Depois da gestão de Jorge Viana na Prefeitura de Rio Branco, a Frente Popular perdeu duas eleições para prefeito. A primeira em 86, no episódio citado da compra de votos, e a segunda no ano passado. O MDA lançou Flaviano Melo, ex-prefeito, ex-senador, ex-governador, um candidato peso pesado. A Frente Popular lançou o petista Raimundo Angelim, chefe do gabinete civil do governo do estado, uma jovem liderança que disputava um cargo majoritário pela primeira vez. Apesar do bom desempenho, Angelim perdeu por cerca de 3 mil votos. O PT, que tinha quatro vereadores em Rio Branco, viu sua bancada ser reduzida a dois parlamentares.

A capital concentra metade da população do Acre e a prefeitura será sem dúvida o núcleo da oposição ao governo do estado. As políticas de incentivo ao extrativismo, à agricultura e à volta dos migrantes para o interior, ainda que extremamente importantes do ponto de vista estratégico, não dão conta, a meu juízo, da miséria da maioria dos habitantes da capital. É necessário que políticas específicas para uma população urbana pobre, mas que não deixará de ser urbana em sua imensa maioria, sejam desenvolvidas sob pena de Rio Branco determinar a derrota eleitoral da Frente Popular em 2002.

Dois projetos do governo poderão causar forte impacto. O primeiro deles, não restrito a Rio Branco, mas de forte incidência na capital, é o Adjunto da Solidariedade, programa para reduzir a miséria e a fome e elevar a escolaridade no estado, que visa a atender 18.260 famílias, até dezembro de 2001, com o pagamento de bolsas e auxílios.

O segundo é o encantado Canal da Maternidade. Obra essencial de saneamento para Rio Branco, há mais de dez anos atrás o escândalo do seu superfaturamento provocou a queda do então ministro Rogério Magri. Cerca de dois anos após, o então governador Edmundo Pinto foi misteriosamente assassinado num hotel em São Paulo. O crime não foi devidamente esclarecido, mas comenta-se em Rio Branco que estaria relacionado ao escândalo. O Ministério Público federal entrou com uma ação civil pública sustando a obra, mandando fazer um novo projeto e uma nova licitação. O governo da Frente Popular conseguiu resolver as pendências na Justiça Federal e fez o novo projeto. O que seria o canal da Maternidade passa a ser o Parque da Maternidade que, além do tratamento da drenagem da bacia do igarapé, cria áreas de lazer. A obra, que custaria cerca de 100 milhões de dólares, na nova licitação custará cerca de 20 milhões e será realizada por empresas locais. Os recursos já estão liberados pelo Ministério da Fazenda e pela Caixa Econômica Federal. Em Rio Branco se diz que essa obra não sairá nunca.

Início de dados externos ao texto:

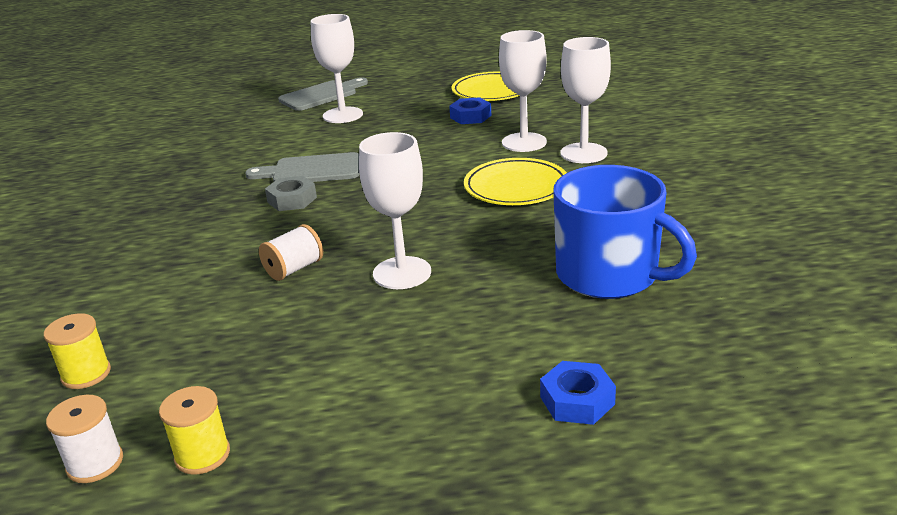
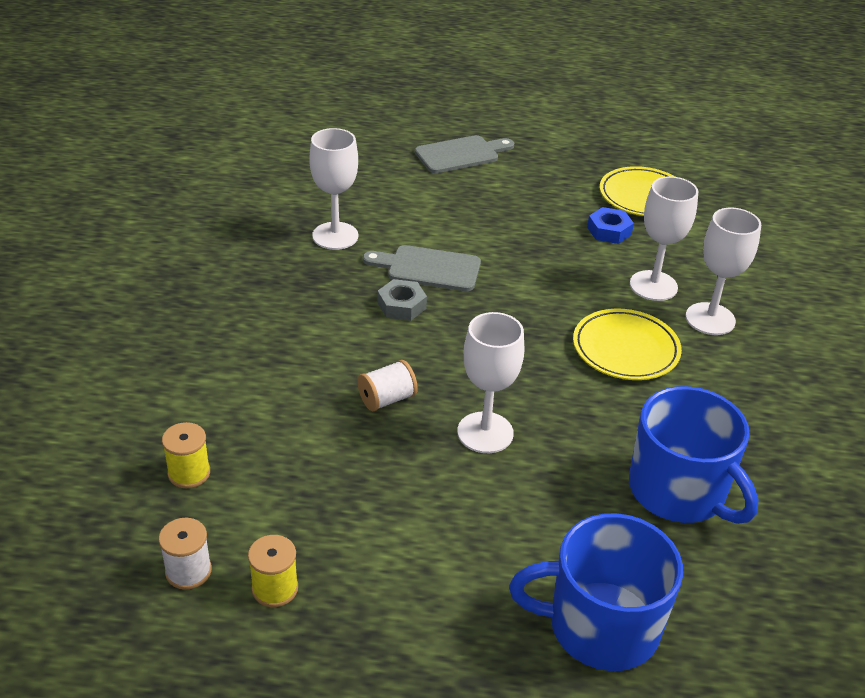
camera: 10 degrees right, 10 degrees up
(343, 115) = (476, 193): white goblet -> white goblet (335, 236)
(577, 400) = (600, 626): blue nut -> blue mug

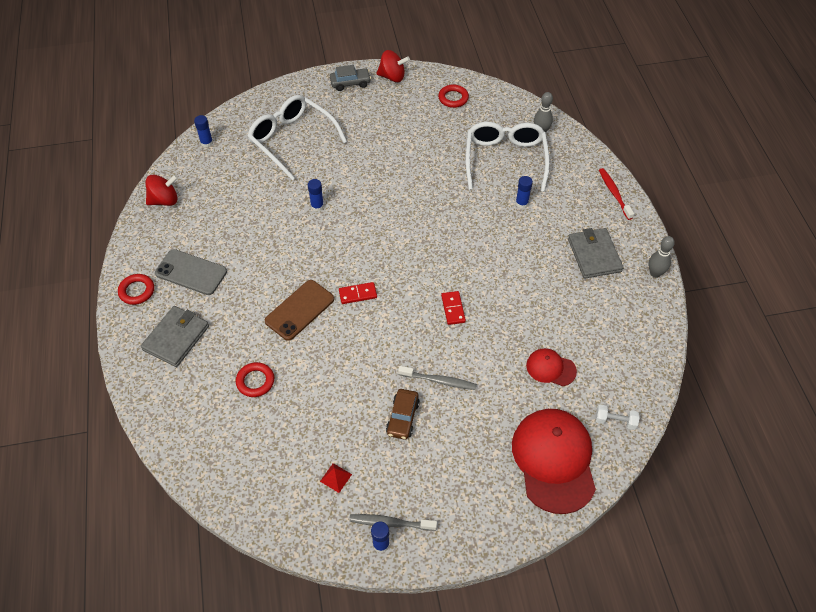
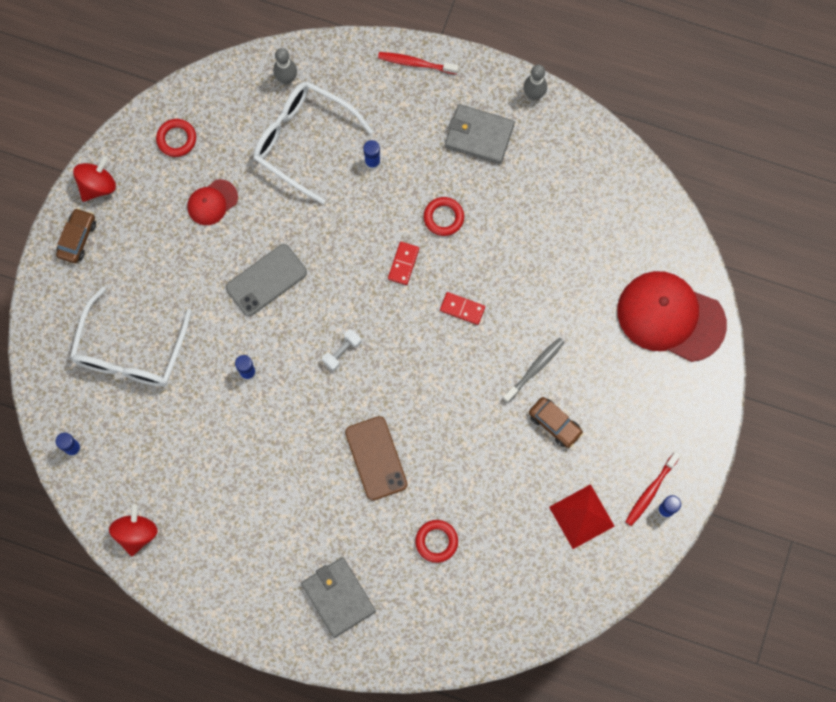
camera: 60 degrees left, 20 degrees up
(137, 291) = (252, 614): red ring -> red ring (443, 217)
(191, 272) = (260, 547): grey phone -> grey phone (266, 280)
(292, 140) = (130, 350): white glasses -> white glasses turned 60 degrees counterclockwise
(336, 477) = (581, 516): red pyramid -> red pyramid, size x2.01
(350, 83) = (77, 238): grey car -> brown car
(358, 294) = (390, 391): red domino -> red domino (403, 264)
(390, 523) = (651, 491): grey toothbrush -> red toothbrush
(550, 368) = (579, 260): red cap -> red cap (212, 202)
(615, 421) = (663, 240): white dumbbell -> white dumbbell (342, 352)

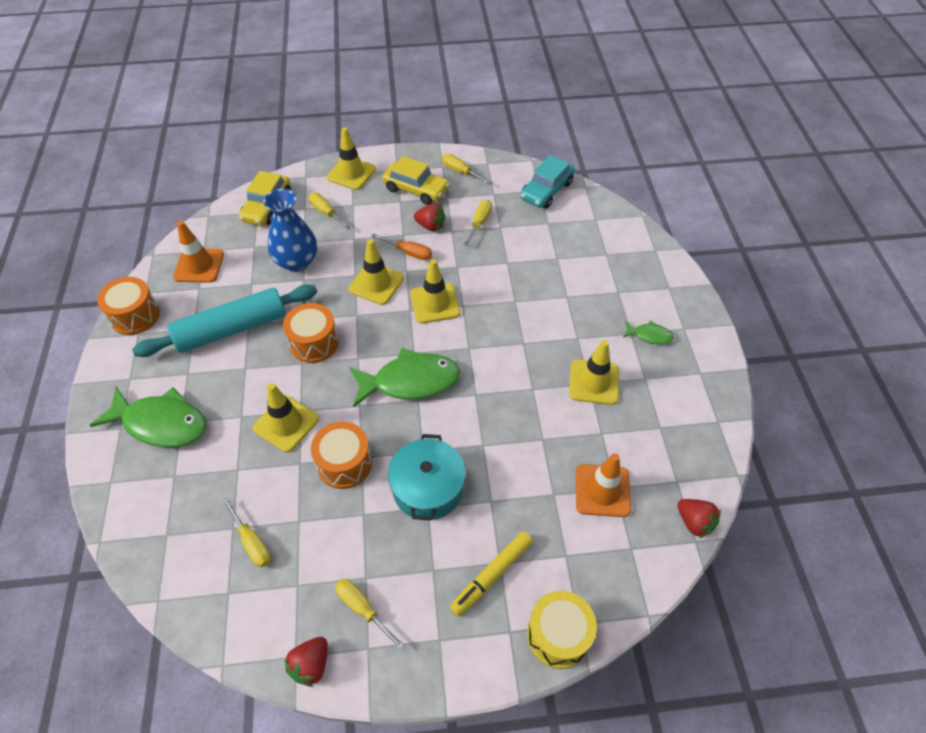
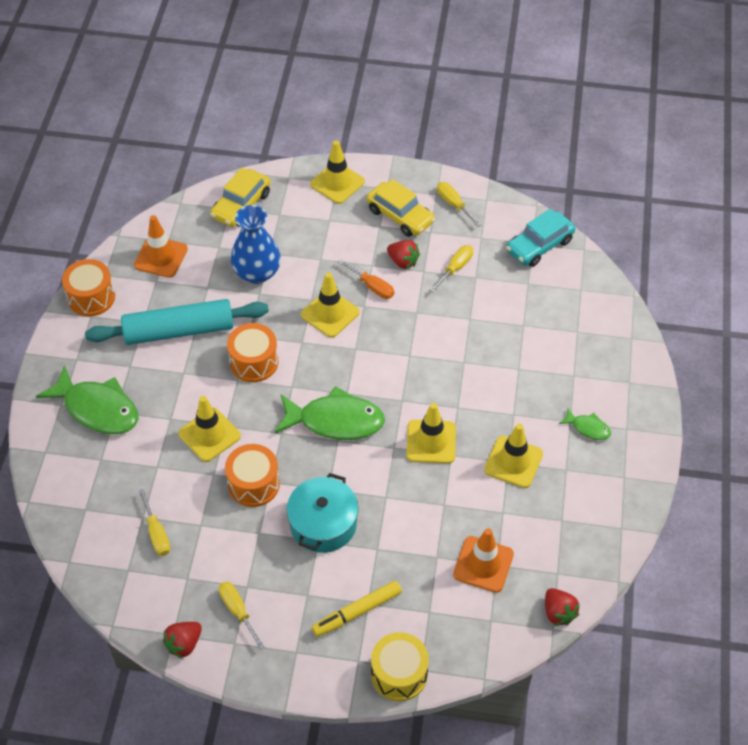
camera: 15 degrees right, 0 degrees up
(326, 213) = (300, 224): yellow screwdriver -> none
(435, 303) = (382, 347): yellow traffic cone -> yellow traffic cone (431, 442)

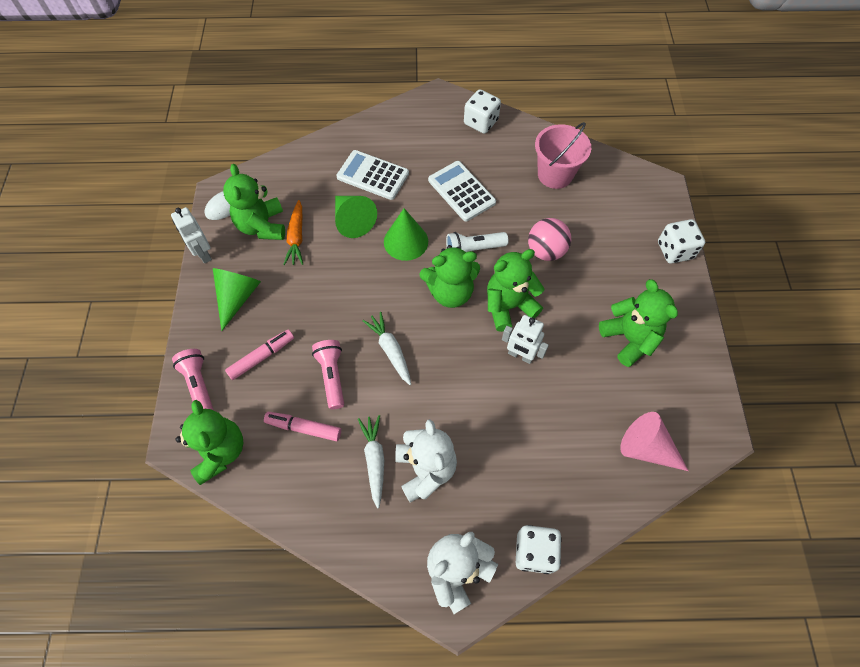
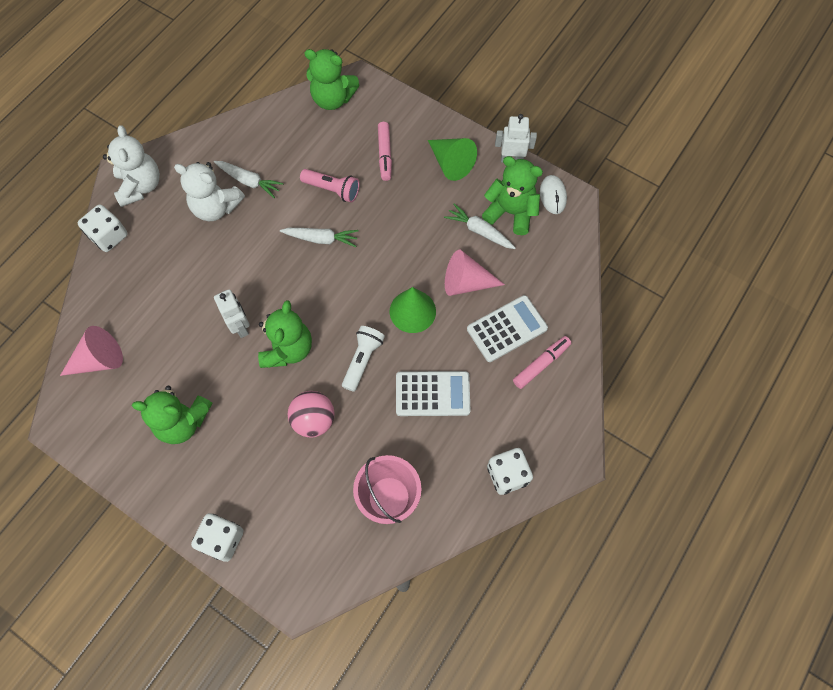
camera: 125 degrees right, 5 degrees up
(199, 385) = (393, 108): pink flashlight -> none
(296, 237) = (479, 231): orange carrot -> white carrot
(304, 428) = (308, 153): pink marker -> pink marker (541, 364)
(352, 220) = (466, 282): green cone -> pink cone
(450, 292) = (336, 313): green teddy bear -> none
(520, 355) = (240, 326): white robot -> white robot turned 90 degrees clockwise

Mas, ao mesmo tempo, se tem a convicção de que se realizada, mudará o panorama da cidade.

Disputa de hegemonia

O Acre está hoje polarizado. Não apenas eleitoralmente. A disputa fez com que a eleição da Mesa da Assembléia Legislativa, ocorrida em fevereiro, com a vitória do vermelho por 13 a 11, fosse alvo de inusitada atenção por parte da população local. E, coisa rara no campo da esquerda, o PT acreano tem um projeto global para o estado, uma proposta econômica, social, política e cultural articulada, que nasce de uma leitura da realidade acreana, com raízes na história do estado. Que propõe uma forma específica de inserção do Acre no país e no mundo. Uma concepção que, para além de divergências e disputas outras, unifica o discurso dos petistas e dos setores populares. Florestania é um conceito usado por parcelas significativas da população. Segundo conta o senador Tião Viana, no dia 20 de janeiro quando estava em Xapuri, acompanhando a procissão de São Sebastião, uma multidão presente e uma das frases mais ouvidas, puxada por um padre da Igreja progressista, era: "viva a auto-sustentabilidade!".

2002 será um grande momento no enfrentamento entre estas duas forças. A Frente Popular tem grandes condições de manter o governo do estado e ampliar seu espaço no campo institucional. Mas independentemente e para além disso, há um projeto progressista enraizado no estado do Acre.

Ricardo de Azevedo é coordenador editorial de Teoria e Debate.